--- What you have to do ---
Pick out each line of the material that contains the string "Phase", with case counting, and copy those lines.

--- Material shown ---
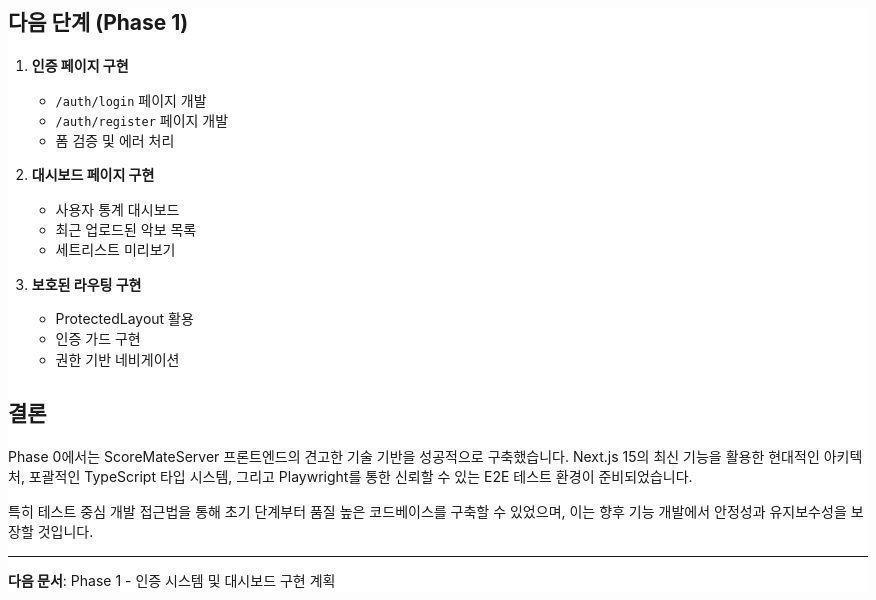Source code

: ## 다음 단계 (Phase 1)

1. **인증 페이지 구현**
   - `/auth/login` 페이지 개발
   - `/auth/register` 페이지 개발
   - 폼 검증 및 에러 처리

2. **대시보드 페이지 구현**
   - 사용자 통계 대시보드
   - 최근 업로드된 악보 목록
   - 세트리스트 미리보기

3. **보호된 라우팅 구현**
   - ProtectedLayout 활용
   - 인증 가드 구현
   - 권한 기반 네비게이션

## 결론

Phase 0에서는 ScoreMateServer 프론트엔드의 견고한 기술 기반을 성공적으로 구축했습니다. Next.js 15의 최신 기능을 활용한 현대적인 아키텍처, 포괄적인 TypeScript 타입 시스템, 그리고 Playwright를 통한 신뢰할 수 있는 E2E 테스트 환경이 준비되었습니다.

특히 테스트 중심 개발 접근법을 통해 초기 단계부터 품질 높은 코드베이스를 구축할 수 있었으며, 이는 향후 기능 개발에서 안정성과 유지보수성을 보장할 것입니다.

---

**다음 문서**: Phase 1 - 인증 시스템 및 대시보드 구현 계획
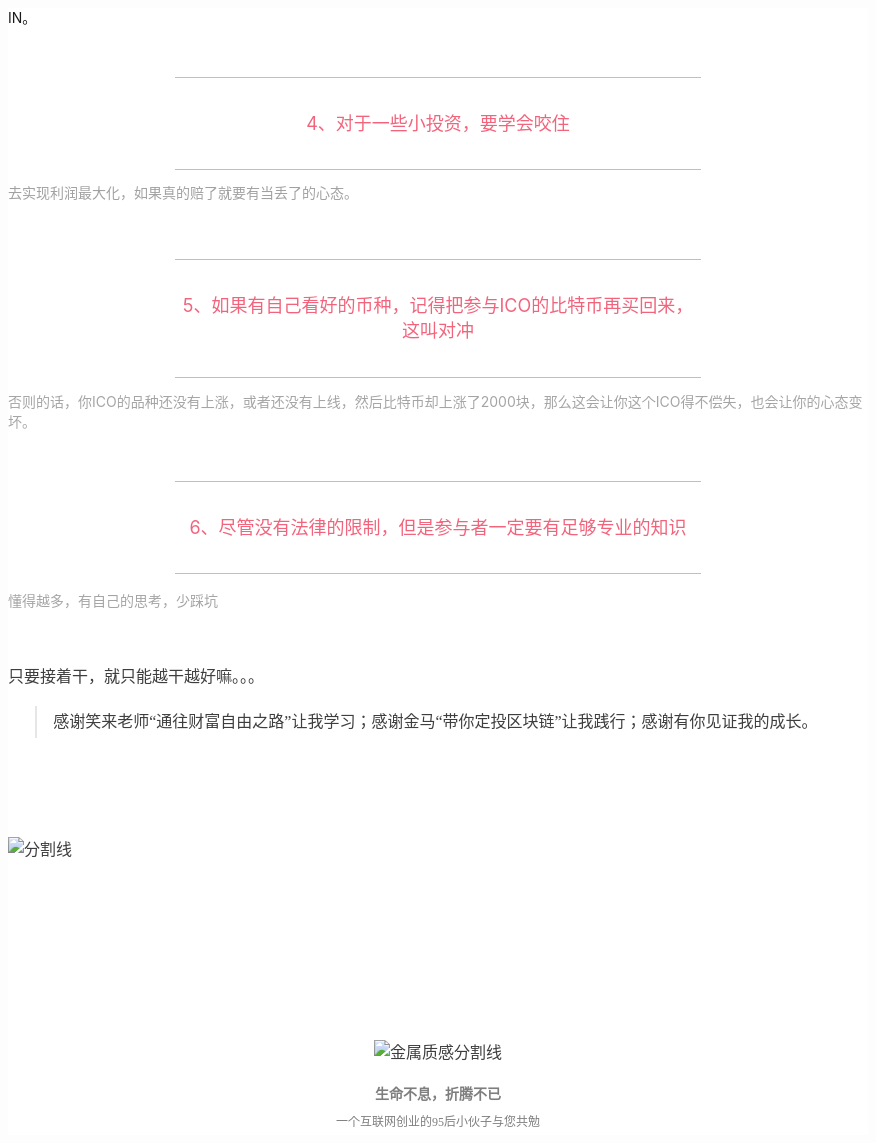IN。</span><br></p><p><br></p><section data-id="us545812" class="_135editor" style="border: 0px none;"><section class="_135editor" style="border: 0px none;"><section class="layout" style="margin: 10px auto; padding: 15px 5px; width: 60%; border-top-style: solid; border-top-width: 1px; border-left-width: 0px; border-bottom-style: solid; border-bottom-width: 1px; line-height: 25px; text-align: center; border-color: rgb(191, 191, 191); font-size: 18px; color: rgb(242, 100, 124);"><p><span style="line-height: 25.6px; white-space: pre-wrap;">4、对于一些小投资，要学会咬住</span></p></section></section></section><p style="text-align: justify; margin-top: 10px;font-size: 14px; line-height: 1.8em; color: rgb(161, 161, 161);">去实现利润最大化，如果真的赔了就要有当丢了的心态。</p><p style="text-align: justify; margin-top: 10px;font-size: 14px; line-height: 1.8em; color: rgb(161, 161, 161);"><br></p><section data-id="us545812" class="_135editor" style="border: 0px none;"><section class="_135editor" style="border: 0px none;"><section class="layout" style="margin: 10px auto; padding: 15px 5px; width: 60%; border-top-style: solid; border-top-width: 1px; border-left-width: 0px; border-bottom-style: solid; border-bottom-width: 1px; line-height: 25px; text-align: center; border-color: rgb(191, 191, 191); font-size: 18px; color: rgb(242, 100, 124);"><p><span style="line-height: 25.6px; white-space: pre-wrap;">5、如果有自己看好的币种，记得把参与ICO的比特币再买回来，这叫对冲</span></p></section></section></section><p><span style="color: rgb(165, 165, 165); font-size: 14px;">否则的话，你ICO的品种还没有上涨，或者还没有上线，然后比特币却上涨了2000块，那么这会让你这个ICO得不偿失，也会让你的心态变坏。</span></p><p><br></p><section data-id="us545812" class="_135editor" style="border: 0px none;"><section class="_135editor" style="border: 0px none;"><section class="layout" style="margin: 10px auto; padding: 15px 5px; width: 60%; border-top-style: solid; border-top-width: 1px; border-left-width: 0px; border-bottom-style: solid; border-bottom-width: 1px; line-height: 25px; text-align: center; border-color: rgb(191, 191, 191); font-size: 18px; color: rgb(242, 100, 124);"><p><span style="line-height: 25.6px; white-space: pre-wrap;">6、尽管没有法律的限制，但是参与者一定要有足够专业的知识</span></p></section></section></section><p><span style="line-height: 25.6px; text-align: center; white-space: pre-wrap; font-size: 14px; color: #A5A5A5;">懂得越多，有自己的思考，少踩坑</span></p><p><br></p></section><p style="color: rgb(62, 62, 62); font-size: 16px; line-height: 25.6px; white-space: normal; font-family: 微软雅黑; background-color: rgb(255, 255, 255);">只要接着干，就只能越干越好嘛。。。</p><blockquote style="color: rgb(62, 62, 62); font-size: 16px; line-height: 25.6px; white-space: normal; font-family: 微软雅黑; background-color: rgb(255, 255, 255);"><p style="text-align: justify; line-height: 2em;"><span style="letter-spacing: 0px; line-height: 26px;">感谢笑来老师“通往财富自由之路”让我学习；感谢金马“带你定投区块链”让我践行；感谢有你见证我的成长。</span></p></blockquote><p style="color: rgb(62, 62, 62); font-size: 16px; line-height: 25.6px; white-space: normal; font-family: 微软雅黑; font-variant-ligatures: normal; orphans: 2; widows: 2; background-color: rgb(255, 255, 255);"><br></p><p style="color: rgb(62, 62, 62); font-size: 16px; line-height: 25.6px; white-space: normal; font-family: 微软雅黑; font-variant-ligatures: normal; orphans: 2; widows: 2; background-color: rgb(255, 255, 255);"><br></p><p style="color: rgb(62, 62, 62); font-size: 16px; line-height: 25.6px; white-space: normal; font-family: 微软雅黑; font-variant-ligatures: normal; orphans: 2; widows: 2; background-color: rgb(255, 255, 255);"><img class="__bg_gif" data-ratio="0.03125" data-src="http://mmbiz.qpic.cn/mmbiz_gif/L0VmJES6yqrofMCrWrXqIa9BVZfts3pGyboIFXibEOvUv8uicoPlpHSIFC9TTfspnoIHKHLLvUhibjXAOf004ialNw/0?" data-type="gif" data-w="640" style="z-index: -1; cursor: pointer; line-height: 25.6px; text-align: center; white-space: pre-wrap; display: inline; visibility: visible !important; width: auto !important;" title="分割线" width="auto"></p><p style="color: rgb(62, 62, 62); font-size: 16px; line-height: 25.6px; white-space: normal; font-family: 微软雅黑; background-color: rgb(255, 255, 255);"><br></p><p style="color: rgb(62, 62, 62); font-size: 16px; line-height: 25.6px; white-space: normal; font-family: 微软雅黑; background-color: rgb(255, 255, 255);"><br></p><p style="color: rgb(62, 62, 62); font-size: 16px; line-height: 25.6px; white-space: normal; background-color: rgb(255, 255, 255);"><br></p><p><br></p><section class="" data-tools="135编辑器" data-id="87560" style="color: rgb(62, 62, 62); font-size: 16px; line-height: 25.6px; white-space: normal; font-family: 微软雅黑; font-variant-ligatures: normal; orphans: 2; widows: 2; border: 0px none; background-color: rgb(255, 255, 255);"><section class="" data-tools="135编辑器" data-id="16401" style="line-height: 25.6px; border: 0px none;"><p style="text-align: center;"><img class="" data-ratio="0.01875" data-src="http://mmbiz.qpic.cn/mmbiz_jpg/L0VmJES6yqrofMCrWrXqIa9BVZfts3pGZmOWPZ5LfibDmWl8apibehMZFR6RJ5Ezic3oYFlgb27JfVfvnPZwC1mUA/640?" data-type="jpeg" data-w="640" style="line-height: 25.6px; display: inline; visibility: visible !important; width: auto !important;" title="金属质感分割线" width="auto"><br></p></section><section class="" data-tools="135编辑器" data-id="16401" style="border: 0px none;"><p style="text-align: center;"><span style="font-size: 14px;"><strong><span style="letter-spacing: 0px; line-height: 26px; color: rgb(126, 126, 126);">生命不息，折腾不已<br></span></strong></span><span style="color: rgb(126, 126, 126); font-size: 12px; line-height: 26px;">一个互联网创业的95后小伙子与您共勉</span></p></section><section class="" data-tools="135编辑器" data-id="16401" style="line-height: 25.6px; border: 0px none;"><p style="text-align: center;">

--- Answer space ---
: ## 다음 단계 (Phase 1)
Phase 0에서는 ScoreMateServer 프론트엔드의 견고한 기술 기반을 성공적으로 구축했습니다. Next.js 15의 최신 기능을 활용한 현대적인 아키텍처, 포괄적인 TypeScript 타입 시스템, 그리고 Playwright를 통한 신뢰할 수 있는 E2E 테스트 환경이 준비되었습니다.
**다음 문서**: Phase 1 - 인증 시스템 및 대시보드 구현 계획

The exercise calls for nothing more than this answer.